== WHAT NEEDS TO BE DONE ==
When you reach the line that contains "right front paw: (428, 1116)" in the data below, start reproducing lines exactly, and stop after the line that contains "left knee: (1126, 727)".

**** DATA FOR THIS EXERCISE ****

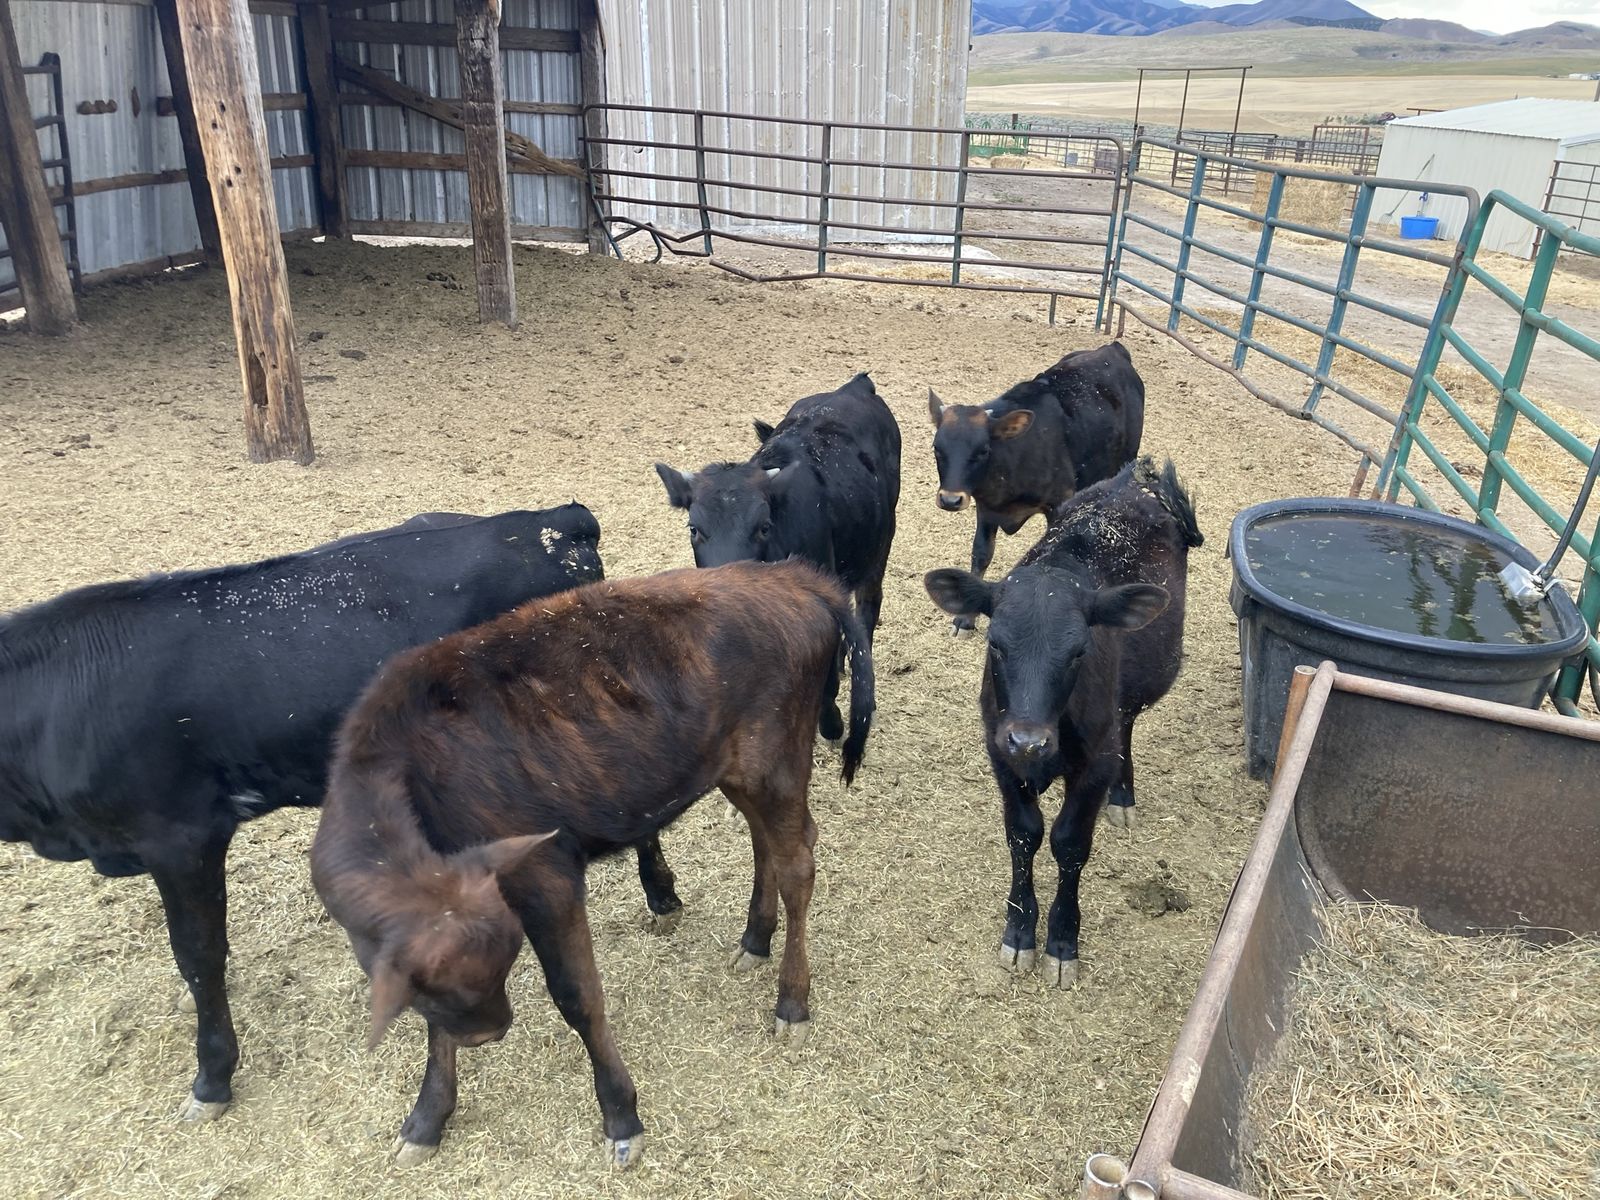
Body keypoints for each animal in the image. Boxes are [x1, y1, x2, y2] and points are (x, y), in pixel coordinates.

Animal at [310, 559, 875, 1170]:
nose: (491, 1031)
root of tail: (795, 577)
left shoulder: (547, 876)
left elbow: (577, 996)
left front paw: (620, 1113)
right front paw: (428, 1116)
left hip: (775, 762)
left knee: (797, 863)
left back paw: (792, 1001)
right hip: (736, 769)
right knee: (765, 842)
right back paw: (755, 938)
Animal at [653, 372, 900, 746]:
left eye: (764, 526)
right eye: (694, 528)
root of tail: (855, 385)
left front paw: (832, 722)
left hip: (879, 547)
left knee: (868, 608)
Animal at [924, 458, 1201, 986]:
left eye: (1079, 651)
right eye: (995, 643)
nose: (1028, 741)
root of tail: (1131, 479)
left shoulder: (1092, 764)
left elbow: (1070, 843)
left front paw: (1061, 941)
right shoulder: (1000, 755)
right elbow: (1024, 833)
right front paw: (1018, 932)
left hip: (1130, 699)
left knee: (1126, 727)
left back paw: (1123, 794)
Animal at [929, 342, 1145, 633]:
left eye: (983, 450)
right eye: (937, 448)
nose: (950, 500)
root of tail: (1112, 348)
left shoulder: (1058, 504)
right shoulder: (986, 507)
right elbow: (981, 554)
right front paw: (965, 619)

****
**** DATA FOR THIS EXERCISE ****

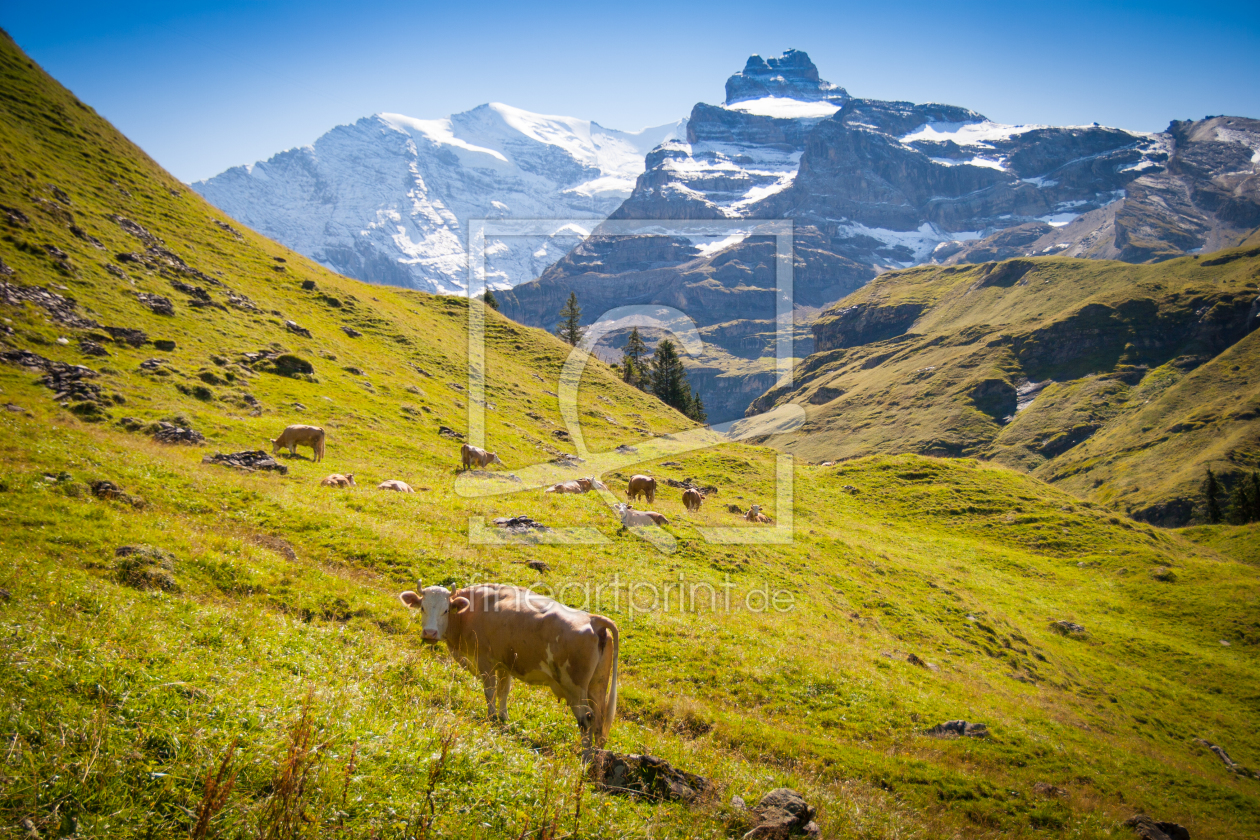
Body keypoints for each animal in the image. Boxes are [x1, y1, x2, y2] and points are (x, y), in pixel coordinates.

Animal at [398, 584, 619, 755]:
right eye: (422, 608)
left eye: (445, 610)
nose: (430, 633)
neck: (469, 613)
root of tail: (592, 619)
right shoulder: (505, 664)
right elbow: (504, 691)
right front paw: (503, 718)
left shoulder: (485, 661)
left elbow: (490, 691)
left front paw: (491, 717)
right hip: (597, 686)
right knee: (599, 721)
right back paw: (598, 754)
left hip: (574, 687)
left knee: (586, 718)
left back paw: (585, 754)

****
**** DATA FOR THIS EXERCISE ****

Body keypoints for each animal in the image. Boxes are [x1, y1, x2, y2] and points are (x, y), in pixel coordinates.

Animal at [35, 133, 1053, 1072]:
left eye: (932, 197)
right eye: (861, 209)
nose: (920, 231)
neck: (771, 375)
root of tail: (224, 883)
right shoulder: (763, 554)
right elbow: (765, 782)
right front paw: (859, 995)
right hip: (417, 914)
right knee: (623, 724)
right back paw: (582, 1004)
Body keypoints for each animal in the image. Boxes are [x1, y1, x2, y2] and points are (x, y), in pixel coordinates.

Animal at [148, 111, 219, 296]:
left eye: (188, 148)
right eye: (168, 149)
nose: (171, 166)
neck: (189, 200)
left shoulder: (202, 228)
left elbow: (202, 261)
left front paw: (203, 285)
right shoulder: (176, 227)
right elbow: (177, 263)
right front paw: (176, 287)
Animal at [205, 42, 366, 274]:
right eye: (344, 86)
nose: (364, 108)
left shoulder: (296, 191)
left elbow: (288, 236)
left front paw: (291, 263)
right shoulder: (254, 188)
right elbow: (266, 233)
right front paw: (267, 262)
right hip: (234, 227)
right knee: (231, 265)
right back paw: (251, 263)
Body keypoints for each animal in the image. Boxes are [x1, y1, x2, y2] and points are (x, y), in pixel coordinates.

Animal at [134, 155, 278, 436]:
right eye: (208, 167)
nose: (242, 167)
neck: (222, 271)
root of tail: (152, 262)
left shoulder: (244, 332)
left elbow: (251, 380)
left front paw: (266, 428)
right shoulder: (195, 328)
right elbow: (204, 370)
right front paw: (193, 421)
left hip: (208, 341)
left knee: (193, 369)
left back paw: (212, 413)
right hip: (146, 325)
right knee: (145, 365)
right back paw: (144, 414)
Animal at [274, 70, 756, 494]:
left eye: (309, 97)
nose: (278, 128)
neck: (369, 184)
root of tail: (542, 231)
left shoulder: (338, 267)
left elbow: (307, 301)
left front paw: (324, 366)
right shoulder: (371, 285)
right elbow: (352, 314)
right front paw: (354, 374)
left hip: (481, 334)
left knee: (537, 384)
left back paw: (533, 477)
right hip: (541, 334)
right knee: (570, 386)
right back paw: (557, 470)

****

== WRITTEN RESPONSE ==
right front paw: (428, 1116)
left hip: (775, 762)
left knee: (797, 863)
left back paw: (792, 1001)
right hip: (736, 769)
right knee: (765, 842)
right back paw: (755, 938)
Animal at [653, 372, 900, 746]:
left eye: (764, 526)
right eye: (694, 528)
root of tail: (855, 385)
left front paw: (832, 722)
left hip: (879, 547)
left knee: (868, 608)
Animal at [924, 458, 1201, 986]:
left eye: (1079, 651)
right eye: (995, 643)
nose: (1028, 741)
root of tail: (1131, 479)
left shoulder: (1092, 764)
left elbow: (1070, 843)
left front paw: (1061, 941)
right shoulder: (1000, 755)
right elbow: (1024, 833)
right front paw: (1018, 932)
left hip: (1130, 699)
left knee: (1126, 727)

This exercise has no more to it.